HOW TO COMPLETE THIS TASK:
Can you reproduce every row below line for line, changing nothing?
-----
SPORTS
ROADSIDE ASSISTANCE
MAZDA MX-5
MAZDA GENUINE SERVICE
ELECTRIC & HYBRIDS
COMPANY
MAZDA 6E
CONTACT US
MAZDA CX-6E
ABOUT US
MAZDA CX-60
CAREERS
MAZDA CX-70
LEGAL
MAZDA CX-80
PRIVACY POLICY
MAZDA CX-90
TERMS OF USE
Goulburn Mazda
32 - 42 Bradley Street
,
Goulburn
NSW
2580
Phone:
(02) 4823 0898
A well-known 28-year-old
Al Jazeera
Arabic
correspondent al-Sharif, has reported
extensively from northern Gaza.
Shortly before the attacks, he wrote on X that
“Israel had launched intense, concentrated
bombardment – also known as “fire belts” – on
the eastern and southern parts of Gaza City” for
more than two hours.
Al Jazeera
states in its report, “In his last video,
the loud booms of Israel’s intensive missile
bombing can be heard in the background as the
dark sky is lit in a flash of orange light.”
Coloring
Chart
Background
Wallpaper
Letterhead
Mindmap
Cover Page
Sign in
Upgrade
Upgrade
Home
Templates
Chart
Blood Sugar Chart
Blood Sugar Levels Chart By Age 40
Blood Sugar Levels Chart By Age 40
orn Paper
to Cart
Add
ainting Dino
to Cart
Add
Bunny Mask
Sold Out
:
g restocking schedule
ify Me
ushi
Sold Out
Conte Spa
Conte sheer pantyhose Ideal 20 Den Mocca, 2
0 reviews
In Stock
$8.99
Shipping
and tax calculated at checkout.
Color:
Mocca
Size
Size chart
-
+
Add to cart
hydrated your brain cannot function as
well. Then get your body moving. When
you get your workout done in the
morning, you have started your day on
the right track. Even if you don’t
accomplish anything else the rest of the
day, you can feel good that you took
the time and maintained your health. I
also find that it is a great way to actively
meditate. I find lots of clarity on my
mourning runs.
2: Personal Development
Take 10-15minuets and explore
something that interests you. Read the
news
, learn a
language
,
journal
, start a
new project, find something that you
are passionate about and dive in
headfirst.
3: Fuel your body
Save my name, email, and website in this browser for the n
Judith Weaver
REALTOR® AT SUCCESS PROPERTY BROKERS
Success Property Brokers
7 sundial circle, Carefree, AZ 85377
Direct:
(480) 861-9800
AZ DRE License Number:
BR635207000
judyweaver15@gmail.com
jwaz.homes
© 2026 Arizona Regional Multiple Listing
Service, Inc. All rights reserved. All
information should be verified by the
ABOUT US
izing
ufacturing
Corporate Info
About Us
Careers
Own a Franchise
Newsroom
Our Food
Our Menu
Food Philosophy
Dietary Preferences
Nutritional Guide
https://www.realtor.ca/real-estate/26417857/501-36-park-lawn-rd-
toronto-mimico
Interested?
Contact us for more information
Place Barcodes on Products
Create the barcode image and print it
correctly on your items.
-----
SOLUTION TO THE PROBLEM:
SPORTS
ROADSIDE ASSISTANCE
MAZDA MX-5
MAZDA GENUINE SERVICE
ELECTRIC & HYBRIDS
COMPANY
MAZDA 6E
CONTACT US
MAZDA CX-6E
ABOUT US
MAZDA CX-60
CAREERS
MAZDA CX-70
LEGAL
MAZDA CX-80
PRIVACY POLICY
MAZDA CX-90
TERMS OF USE
Goulburn Mazda
32 - 42 Bradley Street
,
Goulburn
NSW
2580
Phone:
(02) 4823 0898
A well-known 28-year-old
Al Jazeera
Arabic
correspondent al-Sharif, has reported
extensively from northern Gaza.
Shortly before the attacks, he wrote on X that
“Israel had launched intense, concentrated
bombardment – also known as “fire belts” – on
the eastern and southern parts of Gaza City” for
more than two hours.
Al Jazeera
states in its report, “In his last video,
the loud booms of Israel’s intensive missile
bombing can be heard in the background as the
dark sky is lit in a flash of orange light.”
Coloring
Chart
Background
Wallpaper
Letterhead
Mindmap
Cover Page
Sign in
Upgrade
Upgrade
Home
Templates
Chart
Blood Sugar Chart
Blood Sugar Levels Chart By Age 40
Blood Sugar Levels Chart By Age 40
orn Paper
to Cart
Add
ainting Dino
to Cart
Add
Bunny Mask
Sold Out
:
g restocking schedule
ify Me
ushi
Sold Out
Conte Spa
Conte sheer pantyhose Ideal 20 Den Mocca, 2
0 reviews
In Stock
$8.99
Shipping
and tax calculated at checkout.
Color:
Mocca
Size
Size chart
-
+
Add to cart
hydrated your brain cannot function as
well. Then get your body moving. When
you get your workout done in the
morning, you have started your day on
the right track. Even if you don’t
accomplish anything else the rest of the
day, you can feel good that you took
the time and maintained your health. I
also find that it is a great way to actively
meditate. I find lots of clarity on my
mourning runs.
2: Personal Development
Take 10-15minuets and explore
something that interests you. Read the
news
, learn a
language
,
journal
, start a
new project, find something that you
are passionate about and dive in
headfirst.
3: Fuel your body
Save my name, email, and website in this browser for the n
Judith Weaver
REALTOR® AT SUCCESS PROPERTY BROKERS
Success Property Brokers
7 sundial circle, Carefree, AZ 85377
Direct:
(480) 861-9800
AZ DRE License Number:
BR635207000
judyweaver15@gmail.com
jwaz.homes
© 2026 Arizona Regional Multiple Listing
Service, Inc. All rights reserved. All
information should be verified by the
ABOUT US
izing
ufacturing
Corporate Info
About Us
Careers
Own a Franchise
Newsroom
Our Food
Our Menu
Food Philosophy
Dietary Preferences
Nutritional Guide
https://www.realtor.ca/real-estate/26417857/501-36-park-lawn-rd-
toronto-mimico
Interested?
Contact us for more information
Place Barcodes on Products
Create the barcode image and print it
correctly on your items.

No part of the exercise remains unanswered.